We've argued before that the "flip-flop" epithet is often just silly. Consistency is often a foolish standard to impose on lawmakers in an ever-changing world, as our recent foreign policy exploits remind us-- in 2003 it was not all that hard for lawmakers to make what turned out to be the wrong choice on invading Iraq, and by 2005 it was pretty clear that those initial decisions were based on bad information stoked by a trigger-happy administration and a compliant media.

But when McCain was voting against the Bush tax cuts, we didn't need the CIA to help us evaluate them. McCain's earlier criticisms of the Bush tax cuts' fairness were based on the complete (and entirely accurate) information that was available then-- and remains available now-- about who would benefit from Bush's proposed cuts.

Even on an issue as cut-and-dried as this, however, you could make a case for why McCain's contradictory positions on the Bush tax cuts are sensible.

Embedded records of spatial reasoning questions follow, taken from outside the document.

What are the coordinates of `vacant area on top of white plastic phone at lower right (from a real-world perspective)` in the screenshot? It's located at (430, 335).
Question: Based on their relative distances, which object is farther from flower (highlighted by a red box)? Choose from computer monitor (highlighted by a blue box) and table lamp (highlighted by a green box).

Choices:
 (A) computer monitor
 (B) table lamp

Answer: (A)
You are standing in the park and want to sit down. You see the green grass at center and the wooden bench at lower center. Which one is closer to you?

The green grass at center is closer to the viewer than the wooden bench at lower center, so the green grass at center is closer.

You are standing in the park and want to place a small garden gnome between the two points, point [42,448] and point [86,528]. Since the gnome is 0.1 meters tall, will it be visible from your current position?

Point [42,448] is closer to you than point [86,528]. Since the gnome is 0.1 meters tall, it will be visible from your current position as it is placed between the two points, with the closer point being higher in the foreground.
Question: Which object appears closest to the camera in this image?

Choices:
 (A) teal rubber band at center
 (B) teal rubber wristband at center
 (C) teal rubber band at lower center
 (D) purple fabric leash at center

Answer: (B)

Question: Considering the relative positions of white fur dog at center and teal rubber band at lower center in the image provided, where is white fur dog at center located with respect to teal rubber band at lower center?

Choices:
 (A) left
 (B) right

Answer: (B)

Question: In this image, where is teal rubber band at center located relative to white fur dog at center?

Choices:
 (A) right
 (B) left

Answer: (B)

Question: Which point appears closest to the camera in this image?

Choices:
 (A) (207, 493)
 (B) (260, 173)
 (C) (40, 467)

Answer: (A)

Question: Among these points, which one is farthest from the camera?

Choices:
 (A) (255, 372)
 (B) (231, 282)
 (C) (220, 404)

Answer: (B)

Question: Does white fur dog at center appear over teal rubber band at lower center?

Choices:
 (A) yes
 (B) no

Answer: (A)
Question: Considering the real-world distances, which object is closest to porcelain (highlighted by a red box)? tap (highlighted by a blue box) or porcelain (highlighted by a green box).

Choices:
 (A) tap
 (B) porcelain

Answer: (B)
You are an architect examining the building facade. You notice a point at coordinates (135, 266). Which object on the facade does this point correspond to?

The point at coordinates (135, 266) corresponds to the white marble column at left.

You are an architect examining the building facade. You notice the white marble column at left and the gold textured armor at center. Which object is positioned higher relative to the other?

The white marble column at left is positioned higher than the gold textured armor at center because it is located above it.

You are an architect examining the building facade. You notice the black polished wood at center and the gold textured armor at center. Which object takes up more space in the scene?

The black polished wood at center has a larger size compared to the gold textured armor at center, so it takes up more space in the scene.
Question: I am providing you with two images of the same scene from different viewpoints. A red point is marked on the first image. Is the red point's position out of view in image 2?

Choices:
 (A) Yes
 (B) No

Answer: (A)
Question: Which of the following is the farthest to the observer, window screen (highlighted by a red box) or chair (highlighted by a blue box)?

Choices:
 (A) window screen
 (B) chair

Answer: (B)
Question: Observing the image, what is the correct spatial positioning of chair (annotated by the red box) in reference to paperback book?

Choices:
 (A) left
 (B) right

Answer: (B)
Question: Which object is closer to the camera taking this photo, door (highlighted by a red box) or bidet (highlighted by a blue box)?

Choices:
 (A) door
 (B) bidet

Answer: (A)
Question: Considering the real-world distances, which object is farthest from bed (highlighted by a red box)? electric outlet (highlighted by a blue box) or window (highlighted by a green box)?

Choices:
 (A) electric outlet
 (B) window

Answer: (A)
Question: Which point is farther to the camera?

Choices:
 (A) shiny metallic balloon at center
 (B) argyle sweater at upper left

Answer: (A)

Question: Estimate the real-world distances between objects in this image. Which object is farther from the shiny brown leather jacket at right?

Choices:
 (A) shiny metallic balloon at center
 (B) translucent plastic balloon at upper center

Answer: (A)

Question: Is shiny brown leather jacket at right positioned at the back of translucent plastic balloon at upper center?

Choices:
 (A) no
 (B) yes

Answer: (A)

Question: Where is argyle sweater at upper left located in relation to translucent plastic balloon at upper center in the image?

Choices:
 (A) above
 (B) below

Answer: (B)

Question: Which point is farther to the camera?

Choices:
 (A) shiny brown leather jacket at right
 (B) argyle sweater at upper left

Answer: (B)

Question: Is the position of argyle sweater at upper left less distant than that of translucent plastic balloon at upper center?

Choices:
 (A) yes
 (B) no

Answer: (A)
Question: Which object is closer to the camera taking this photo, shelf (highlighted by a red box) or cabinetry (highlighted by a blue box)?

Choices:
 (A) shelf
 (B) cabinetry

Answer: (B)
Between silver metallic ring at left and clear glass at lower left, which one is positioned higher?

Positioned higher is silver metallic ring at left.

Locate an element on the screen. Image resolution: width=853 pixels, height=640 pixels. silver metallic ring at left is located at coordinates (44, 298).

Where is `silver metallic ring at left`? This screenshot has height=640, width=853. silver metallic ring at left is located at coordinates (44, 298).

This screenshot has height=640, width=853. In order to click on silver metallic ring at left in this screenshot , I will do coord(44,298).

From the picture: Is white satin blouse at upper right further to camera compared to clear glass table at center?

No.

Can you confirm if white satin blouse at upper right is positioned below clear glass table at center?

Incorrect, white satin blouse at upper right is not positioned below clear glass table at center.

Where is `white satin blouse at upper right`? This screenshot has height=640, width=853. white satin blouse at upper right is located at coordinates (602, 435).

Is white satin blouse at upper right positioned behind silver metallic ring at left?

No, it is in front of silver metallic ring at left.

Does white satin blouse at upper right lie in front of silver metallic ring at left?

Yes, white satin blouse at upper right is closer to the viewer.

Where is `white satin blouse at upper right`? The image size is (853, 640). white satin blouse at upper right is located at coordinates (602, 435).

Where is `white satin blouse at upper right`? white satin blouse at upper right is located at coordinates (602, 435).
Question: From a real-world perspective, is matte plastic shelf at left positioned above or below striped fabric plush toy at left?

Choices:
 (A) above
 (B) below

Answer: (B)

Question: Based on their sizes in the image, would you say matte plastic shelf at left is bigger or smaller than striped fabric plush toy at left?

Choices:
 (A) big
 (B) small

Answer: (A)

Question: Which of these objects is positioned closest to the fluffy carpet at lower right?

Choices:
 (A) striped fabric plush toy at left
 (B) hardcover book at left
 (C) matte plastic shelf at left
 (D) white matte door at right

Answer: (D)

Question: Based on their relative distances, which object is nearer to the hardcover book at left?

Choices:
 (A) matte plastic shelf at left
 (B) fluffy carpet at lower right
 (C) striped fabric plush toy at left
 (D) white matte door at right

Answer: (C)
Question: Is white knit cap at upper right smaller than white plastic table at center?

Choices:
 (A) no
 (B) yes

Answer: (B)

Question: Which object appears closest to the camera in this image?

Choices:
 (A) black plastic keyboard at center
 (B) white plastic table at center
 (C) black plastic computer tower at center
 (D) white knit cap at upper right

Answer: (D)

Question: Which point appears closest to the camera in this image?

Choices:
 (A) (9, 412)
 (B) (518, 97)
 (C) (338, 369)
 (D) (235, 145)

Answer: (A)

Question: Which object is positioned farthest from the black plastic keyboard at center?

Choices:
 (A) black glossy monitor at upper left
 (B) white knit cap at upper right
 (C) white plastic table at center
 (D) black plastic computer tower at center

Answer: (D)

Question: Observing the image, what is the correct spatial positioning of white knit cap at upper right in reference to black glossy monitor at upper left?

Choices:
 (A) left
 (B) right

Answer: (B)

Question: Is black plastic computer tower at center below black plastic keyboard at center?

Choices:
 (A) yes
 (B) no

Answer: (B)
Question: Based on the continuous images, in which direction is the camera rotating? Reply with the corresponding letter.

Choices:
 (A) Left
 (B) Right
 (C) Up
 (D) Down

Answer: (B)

McCain could, if he wanted to, explain that he just doesn't value fairness or balanced budgets as much as he used to, and that he now thinks we ought to pare down the size of government by any means necessary. If and when he does this, we can stop calling this a "flip-flop" and start calling it a lightning-quick, politically-aware evolution in his policy positions.

Until he does so, however, this seems like a case in which the "flip-flopper" label might fairly be applied.